「黒い稲妻」
俺を知る者は俺の事をそう呼ぶ――。
他の誰よりも黒く輝く漆黒のボディ。そして誰よりも機敏な動き。
隊の中で、本気を出した俺の動きについて来れる者はいない。もちろん敵部隊にも――。
俺は誰にも捕まらない。誰にもやられない。
今日も時間どおりにラッパが鳴り響き、俺達は出撃する。
敵の兵器は上空から降り注ぐ巨大なナパーム。
だが、俺はそんな攻撃には当たらない。華麗にすりぬけ、俺は敵を嘲笑う。
続いて卑劣な毒ガス攻撃が俺を襲う。
だが甘い。“黒い稲妻”をナメてもらっちゃ困る。伊達に遊撃隊のトップを張っているわけではないのだ。

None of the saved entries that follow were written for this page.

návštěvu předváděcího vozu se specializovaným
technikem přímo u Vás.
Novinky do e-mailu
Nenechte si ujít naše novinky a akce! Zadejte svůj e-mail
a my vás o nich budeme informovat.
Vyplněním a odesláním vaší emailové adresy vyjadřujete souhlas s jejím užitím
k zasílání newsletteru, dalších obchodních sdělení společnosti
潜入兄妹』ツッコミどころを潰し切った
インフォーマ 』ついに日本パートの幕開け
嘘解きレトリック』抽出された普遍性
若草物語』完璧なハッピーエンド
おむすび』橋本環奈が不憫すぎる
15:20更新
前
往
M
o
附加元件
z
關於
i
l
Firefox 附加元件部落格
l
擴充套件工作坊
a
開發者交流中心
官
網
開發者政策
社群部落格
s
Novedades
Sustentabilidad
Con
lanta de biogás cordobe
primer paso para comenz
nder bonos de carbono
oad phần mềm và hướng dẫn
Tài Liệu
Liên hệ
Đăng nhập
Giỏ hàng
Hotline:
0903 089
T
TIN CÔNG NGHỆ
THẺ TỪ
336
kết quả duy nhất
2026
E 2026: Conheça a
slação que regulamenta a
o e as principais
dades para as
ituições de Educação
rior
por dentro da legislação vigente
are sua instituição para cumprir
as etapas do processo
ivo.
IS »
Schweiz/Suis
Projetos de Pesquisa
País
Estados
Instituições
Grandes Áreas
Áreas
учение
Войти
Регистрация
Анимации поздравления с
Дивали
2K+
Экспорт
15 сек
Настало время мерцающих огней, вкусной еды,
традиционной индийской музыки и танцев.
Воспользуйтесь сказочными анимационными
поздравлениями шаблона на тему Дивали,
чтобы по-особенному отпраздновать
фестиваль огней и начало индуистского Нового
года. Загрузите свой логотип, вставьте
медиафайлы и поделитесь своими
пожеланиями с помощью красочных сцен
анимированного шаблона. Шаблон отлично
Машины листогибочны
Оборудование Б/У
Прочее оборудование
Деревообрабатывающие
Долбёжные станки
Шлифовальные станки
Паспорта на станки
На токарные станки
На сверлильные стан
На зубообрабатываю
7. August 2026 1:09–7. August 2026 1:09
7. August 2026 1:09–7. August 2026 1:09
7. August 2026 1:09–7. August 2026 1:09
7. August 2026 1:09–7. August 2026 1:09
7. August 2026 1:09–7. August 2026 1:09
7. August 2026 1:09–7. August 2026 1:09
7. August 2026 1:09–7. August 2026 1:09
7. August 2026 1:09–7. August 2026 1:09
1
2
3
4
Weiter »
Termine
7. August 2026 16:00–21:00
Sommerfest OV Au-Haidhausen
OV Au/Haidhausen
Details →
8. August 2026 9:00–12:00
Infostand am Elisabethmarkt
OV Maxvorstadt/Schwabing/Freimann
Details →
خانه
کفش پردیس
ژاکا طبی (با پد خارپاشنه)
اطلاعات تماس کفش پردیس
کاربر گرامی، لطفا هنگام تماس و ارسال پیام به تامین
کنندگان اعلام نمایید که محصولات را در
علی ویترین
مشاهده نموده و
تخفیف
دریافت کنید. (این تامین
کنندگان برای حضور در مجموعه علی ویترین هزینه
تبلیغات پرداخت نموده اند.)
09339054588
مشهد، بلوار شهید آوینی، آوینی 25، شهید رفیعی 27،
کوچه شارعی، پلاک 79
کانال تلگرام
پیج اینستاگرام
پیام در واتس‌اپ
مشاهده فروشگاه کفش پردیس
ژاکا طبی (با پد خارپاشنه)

俺は毒ガスをくぐりぬけ、敵の入り込めない死角に潜り込む。
ここなら敵も追っては来れまい。が、それでも油断はできない。
――おっと!
言ってるそばから奴らの仕掛けたブービートラップだ。
あの真ん中に置かれた獲物不用意に近づくと、周りは地雷原なのだ。
よく見ると獲物に見せかけたポイズントラップまで配置してやがる。
だが、“黒い稲妻”たる者、こんなチャチなトラップには引っかからない。
闇からじっと狙いを定める。
――今だ!
俺は敵の隙を着いて最も効果的な攻撃――特攻で敵の正面をつく。
意表をついた所ですかさず獲物をゲット!
今日もこれで作戦完了(ミッション・コンプリート)だ。
“黒い稲妻”にまた一つ新たな名誉と勲章が加わった。
<あとがき>
異色的擬人化SS。(謎)
ぶっちゃけると、あの黒くてカサカサしたアイツを擬人化した作品です。